The descendants of Sidney and Irene Dearing have now filed a lawsuit in Alameda County seeking damages from the City of Piedmont over an egregious, century-old act of racial injustice.
The story of Sidney and Irene Dearing, who were harassed and intimidated — including by an angry mob led by a Ku Klux Klan-affiliated police chief — after purchasing a house in the all-white town of Piedmont, was brought to greater public attention six years ago. And since then, the City of Piedmont has sought to recognize this dark chapter, funding the design and installation of a small sculpture garden on the property the Dearings were ultimately forced to sell, under duress from the city, in 1924.
That commemorative project was still in the concept phase last June, and the city suggested it would be completed by the middle of this year.
But that gesture doesn't go far enough to repair the wrong that was done, and the generational wealth that was lost because of it, according the Dearings' descendants. As KTVU reports, with the help of the Legal Defense Fund, the nation's first civil rights law firm, they have filed a lawsuit in Alameda County Superior Court.
The suit seeks damages to compensate for the long-term value of the lost property, as well as an official apology from the city, and "other remedies tied to the loss of generational wealth, educational access and other benefits associated with homeownership in Piedmont."
Piedmont has always been an affluent city surrounded on all sides by Oakland, and it was incorporated as a redlined, whites-only city in 1907, with most of its development occurring in the 1920s and 30s.
Sidney Dearing, the owner of a successful Oakland restaurant, the Creole Cafe, decided in 1924 to purchase a new home that sat at 67 Wildwood Avenue in Piedmont. He would not have been able to execute the transaction himself, as a Black man originally from Texas, descended from Native Seminoles. But he and his mixed-race wife Irene were able to buy the home with the help of Irene's white mother, serving as proxy buyer.

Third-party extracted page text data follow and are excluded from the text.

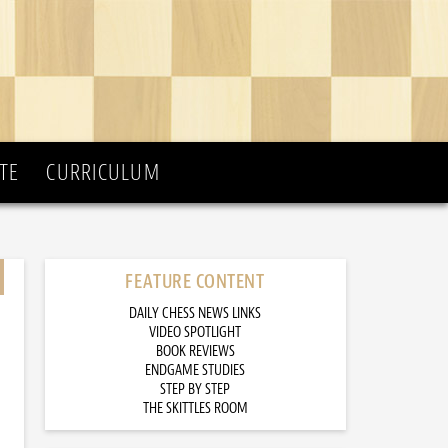
TE
CURRICULUM
FEATURE CONTENT
DAILY CHESS NEWS LINKS
VIDEO SPOTLIGHT
BOOK REVIEWS
ENDGAME STUDIES
STEP BY STEP
THE SKITTLES ROOM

The home was purchased in January 1924 for $10,000. And on May 6, 1924, after catching wind of a Black family moving in, a mob of around 500 Piedmont residents — including open Ku Klux Klan member Burton Becker, Piedmont's police chief at the time — showed up outside the home, demanding the Dearings give up the house and leave.
The city then, allegedly, concocted a workaround to push the Dearings out, telling a court that the land the house sat on was needed to build a new road, and that it had to be taken by eminent domain. In the meantime, the lawsuit says, the family was harassed with cross burnings, threats of lynching, and even attempted bombings.
"The city never intended to build the road," says Leah Aden, senior counsel at the Legal Defense Fund, in a statement to KTVU. "We know based upon the factual record that they put the home up for sale and sold it to a white person a mere few months after the condemnation action was settled, which to us is an indication that they were not intending to build or complete a road, but that the city lied to the Dearings because they did not want a Black family to live in the city of Piedmont."
This historic website, set up by Piedmont native and librarian Meghan Bennett in 2020, documents the significant local news coverage of Dearings' case, and of the incident with the angry mob.
Sidney Dearing tried to get the City of Piedmont to compensate him with $25,000 for the house, but records show they ultimately settled for $10,000, the exact price he had paid. A Chronicle article from the time reported that the city had offered him $8,000, and Dearing had said, "I paid more than that for the house. I wIll sell the place, if they demand it, but they will pay the price that pleases me."
100 years later, Piedmont remains a city that is only 0.8% Black. The city has not yet responded to the lawsuit.